Scoring Service

A scoring service provides a REST endpoint to load and unload models, and to score requests against the loaded models.

Architecture

A scoring service is a Kubernetes service that is executing in one or more Pods. The scoring service Pods elastically scale as needed based on metrics collected at runtime.

Scoring services are automatically started as needed when a scoring pipeline is scheduled. When a scheduled job starts, these steps are taken for each model in the scoring pipeline:

  1. Determine the required model runner.
  2. Start a scoring service with the required model runner.
  3. Load the model into the started scoring service.

When the job completes, all scoring services associated with the job are shutdown.
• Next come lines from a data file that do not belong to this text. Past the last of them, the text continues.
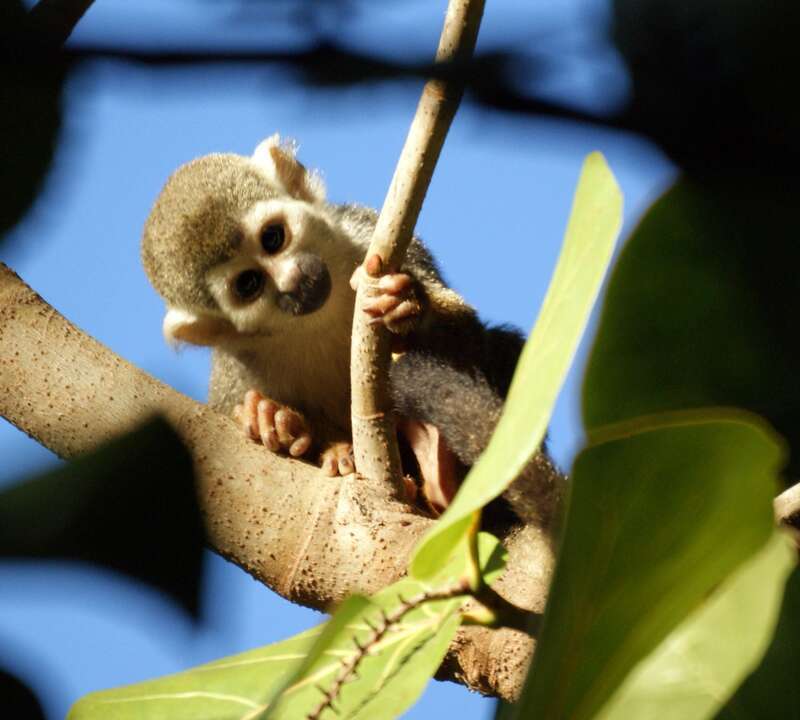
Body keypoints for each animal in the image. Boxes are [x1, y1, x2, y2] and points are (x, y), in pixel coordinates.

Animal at [141, 134, 563, 527]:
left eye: (273, 238)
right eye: (249, 284)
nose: (294, 281)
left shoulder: (365, 231)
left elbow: (469, 335)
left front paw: (406, 302)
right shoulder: (234, 368)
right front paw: (270, 419)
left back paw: (439, 470)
Scoring services have a REST API to load and unload models, and to accept scoring requests. The response to a scoring request is a score calculated by the model. The request and response format is defined by an input and an output schema associated with the loaded model.

Models are associated with a model runner using a model type. When a model is loaded into a scoring service, the model type is used to determine while model runner should execute the model and respond to all scoring requests. All details about the model syntax, execution semantics, etc. are handled by the model runner.

Architecture

Model Runners

A Java Model Runner API is available to allow new model runners to be added. Model runners are hosted in-process in a scoring server.

These broad model execution strategies are possible:

  • directly implement logic in Java
  • call an embedded library
  • invoke an external command
  • call out to an external (proxied) scoring service

All of these model execution strategies are supported using the Model Runner API. In addition, no restrictions are placed on model runners to access other external services, for example data sources, to perform model execution and scoring.

The Model Runner API is available as a Maven artifact:

   <dependency>
        <groupId>com.tibco.modelops.runner</groupId>
        <artifactId>api</artifactId>
        <version>1.2.0</version>
    </dependency>

The high-level implementation steps are summarized in the Model Runner API Javadoc.

Once a model runner is implemented it is loaded into a scoring server using the –runners option.

java -jar scoring-server.jar --help
java -jar scoring-server.jar [-c <file>] [-d] [-h] [-r <path,...>] [-s <name=value,...> | -sf <file>]  [-v]
scoring-server.jar: --help: help
    ...
-r,--runners <path,...> model runner directories (default /opt/tibco/distrib/tibco/modelops/runner)
    ...

For example, if a model runner is installed into a directory named runner, it would be loaded into the scoring server using this command line:

java -jar scoring-server.jar --runners runner

Finally, any required model runner configuration should be specified using the Scoring.runners configuration property. Model runners should make no assumptions on how local or external resources are accessed - this information should be passed into the runner using configuration. See Configuration for details.